Document Detail


Nitric oxide depresses connexin 43 after myocardial infarction in mice.
MedLine Citation:
PMID:  18394025     Owner:  NLM     Status:  MEDLINE    
Abstract/OtherAbstract:
AIMS: Heart failure (HF) is a major cause of death and morbidity. Connexin 43 (Cx43) content is reduced in the failing myocardium, but regulating factors have not been identified. In HF, inducible nitric oxide synthase (iNOS)-induced high levels of nitric oxide (NO) cause apoptosis and cardiac dysfunction. However, a direct iNOS-Cx43 link has not been demonstrated. We investigated this relationship in mice after myocardial infarction.
METHODS: Effects of myocardial infarction were evaluated 2 weeks after coronary artery ligation in wild-type C57BL/6 (WT) and iNOS(-/-) knockout mice. Myocardial Cx43 and Cx45 content were assessed by immunofluorescence confocal imaging and western blotting. Cardiac function was evaluated in anaesthetized mice using a micro pressure-tipped catheter inserted into the left ventricle.
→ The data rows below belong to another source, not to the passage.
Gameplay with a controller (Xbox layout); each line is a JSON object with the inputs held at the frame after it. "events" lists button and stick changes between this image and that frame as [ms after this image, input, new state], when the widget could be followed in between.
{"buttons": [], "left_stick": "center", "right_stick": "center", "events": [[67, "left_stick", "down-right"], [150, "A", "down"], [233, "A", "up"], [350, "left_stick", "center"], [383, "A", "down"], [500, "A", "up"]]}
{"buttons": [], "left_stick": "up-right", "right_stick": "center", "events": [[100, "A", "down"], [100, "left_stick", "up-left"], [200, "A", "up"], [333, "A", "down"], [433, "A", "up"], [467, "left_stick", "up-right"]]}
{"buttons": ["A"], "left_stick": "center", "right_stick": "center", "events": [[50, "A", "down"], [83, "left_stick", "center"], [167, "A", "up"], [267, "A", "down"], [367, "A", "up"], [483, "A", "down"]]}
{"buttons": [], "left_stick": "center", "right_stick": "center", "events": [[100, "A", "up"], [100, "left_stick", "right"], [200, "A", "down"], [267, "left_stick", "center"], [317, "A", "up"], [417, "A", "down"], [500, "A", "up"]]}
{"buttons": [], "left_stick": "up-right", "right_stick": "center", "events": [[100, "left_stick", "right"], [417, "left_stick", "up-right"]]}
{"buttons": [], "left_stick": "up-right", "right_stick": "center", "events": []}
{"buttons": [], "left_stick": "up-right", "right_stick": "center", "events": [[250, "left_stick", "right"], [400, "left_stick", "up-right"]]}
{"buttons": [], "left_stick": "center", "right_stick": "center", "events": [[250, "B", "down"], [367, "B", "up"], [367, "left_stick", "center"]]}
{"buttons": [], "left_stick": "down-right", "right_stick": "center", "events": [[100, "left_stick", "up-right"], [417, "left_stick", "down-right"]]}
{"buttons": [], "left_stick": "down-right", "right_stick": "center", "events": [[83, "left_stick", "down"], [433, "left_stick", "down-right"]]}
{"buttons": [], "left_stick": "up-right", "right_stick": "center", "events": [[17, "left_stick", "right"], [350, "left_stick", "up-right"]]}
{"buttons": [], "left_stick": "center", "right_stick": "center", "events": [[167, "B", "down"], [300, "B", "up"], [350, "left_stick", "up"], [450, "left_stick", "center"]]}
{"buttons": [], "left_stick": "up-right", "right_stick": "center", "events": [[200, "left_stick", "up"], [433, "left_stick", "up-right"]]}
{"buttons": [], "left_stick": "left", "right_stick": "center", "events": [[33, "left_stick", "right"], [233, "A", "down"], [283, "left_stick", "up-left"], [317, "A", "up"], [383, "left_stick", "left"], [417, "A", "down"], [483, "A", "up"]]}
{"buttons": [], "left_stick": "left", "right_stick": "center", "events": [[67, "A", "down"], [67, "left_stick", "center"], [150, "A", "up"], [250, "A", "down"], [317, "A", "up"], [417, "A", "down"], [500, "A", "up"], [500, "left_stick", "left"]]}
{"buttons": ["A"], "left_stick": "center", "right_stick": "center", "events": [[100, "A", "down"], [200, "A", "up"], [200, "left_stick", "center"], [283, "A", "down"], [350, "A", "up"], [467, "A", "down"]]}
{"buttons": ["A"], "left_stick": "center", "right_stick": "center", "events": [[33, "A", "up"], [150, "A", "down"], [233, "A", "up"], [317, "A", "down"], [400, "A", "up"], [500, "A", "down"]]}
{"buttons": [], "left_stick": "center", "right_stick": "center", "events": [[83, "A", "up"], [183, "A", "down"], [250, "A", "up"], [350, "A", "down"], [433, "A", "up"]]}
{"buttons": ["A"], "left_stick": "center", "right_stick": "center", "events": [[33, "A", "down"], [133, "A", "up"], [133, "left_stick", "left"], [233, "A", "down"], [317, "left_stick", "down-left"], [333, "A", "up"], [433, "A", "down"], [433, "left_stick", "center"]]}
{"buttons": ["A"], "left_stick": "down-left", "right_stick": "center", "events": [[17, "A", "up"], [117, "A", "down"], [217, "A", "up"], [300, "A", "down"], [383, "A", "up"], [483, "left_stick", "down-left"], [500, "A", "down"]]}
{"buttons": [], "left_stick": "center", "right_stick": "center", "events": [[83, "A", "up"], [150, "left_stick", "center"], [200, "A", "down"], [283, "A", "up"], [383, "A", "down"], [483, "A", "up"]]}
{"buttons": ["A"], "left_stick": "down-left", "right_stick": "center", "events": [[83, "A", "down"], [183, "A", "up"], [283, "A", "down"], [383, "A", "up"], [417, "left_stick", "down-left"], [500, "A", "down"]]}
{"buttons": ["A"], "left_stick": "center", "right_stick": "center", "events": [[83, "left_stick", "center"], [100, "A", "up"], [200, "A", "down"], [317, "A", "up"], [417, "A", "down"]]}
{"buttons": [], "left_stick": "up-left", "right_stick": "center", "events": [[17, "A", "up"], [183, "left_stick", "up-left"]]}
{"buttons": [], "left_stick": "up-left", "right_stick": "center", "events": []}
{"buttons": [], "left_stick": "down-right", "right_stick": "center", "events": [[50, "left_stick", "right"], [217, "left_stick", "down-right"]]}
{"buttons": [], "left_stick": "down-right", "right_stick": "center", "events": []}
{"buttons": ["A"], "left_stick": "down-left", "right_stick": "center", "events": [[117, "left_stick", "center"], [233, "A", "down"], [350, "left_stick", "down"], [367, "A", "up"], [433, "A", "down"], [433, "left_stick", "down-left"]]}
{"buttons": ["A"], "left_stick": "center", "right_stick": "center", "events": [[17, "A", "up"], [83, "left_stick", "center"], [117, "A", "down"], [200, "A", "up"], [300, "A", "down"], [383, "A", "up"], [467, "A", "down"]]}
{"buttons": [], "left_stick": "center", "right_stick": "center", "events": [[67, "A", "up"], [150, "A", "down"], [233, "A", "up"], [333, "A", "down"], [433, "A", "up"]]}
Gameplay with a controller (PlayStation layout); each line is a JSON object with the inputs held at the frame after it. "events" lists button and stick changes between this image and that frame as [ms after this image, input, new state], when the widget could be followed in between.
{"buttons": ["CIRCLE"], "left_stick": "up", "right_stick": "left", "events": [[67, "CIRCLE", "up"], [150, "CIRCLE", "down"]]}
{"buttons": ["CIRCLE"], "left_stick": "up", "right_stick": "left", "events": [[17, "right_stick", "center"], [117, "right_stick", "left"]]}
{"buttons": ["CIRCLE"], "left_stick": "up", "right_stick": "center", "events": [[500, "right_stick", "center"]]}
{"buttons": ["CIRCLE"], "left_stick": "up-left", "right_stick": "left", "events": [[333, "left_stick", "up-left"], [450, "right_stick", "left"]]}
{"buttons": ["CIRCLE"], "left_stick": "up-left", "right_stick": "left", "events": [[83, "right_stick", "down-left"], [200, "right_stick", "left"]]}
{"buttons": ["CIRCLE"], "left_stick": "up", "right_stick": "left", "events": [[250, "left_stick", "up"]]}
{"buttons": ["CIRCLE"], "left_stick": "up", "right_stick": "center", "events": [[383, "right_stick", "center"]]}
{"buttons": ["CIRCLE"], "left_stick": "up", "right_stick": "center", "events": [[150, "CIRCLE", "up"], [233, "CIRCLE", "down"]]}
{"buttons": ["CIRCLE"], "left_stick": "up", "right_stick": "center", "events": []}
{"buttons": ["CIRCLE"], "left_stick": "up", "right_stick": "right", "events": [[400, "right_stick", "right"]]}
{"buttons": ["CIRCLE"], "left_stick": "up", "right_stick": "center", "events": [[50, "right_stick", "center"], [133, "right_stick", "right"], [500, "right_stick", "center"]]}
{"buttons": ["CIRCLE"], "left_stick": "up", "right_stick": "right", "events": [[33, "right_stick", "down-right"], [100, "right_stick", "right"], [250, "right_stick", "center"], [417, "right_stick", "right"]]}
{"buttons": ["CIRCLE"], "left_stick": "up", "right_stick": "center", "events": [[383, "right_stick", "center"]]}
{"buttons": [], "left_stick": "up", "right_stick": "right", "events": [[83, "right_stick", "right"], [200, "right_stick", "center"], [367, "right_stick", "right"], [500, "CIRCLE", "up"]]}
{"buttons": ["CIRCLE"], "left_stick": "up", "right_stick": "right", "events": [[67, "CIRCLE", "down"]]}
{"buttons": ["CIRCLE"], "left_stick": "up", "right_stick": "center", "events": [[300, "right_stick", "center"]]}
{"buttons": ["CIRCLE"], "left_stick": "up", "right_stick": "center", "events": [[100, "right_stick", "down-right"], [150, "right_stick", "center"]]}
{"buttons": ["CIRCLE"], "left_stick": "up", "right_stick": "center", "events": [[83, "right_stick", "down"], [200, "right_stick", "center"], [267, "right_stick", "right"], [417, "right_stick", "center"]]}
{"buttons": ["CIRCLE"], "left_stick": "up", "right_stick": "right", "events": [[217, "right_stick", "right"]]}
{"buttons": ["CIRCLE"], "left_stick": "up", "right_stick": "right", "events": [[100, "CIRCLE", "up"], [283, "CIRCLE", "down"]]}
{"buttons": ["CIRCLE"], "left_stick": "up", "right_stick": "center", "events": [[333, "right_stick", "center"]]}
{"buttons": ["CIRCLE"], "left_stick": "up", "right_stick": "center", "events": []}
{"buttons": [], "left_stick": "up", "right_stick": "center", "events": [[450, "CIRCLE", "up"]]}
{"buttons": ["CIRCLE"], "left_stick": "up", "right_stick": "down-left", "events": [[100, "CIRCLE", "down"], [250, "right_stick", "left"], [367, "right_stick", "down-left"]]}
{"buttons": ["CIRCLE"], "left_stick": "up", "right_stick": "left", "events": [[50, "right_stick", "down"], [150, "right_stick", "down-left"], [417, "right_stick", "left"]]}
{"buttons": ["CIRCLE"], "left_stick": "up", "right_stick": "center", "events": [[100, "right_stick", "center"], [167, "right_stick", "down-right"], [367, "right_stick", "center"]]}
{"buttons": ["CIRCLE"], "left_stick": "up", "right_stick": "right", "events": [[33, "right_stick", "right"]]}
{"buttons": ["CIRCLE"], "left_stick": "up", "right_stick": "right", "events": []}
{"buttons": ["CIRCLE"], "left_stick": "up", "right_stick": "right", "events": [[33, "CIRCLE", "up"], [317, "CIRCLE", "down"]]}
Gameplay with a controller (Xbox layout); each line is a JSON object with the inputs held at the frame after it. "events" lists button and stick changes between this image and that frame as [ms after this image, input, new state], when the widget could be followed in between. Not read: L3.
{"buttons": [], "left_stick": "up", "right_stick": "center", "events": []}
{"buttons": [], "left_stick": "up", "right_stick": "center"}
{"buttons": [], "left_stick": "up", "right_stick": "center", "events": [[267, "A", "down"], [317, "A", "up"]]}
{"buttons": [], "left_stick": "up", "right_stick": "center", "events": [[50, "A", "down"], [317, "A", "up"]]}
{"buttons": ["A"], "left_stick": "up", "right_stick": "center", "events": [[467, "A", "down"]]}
RESULTS: Despite similar infarct size, deficiency in iNOS resulted in significantly lower plasma nitrate/nitrite levels, better haemodynamic performance and lower mortality 2 weeks after coronary ligation. Myocardial Cx43, but not Cx45, content was lower in WT mice following ligation. The reduction in Cx43 was less in iNOS(-/-) compared with WT mice. To assess the direct effect of NO on Cx43 expression, cultured neonatal mouse cardiomyocytes were employed. Incubation with the NO donor, S-nitroso-N-acetylpenicillamine, elicited a dose-dependent decrease in Cx43 content in cultured neonatal cardiomyocytes.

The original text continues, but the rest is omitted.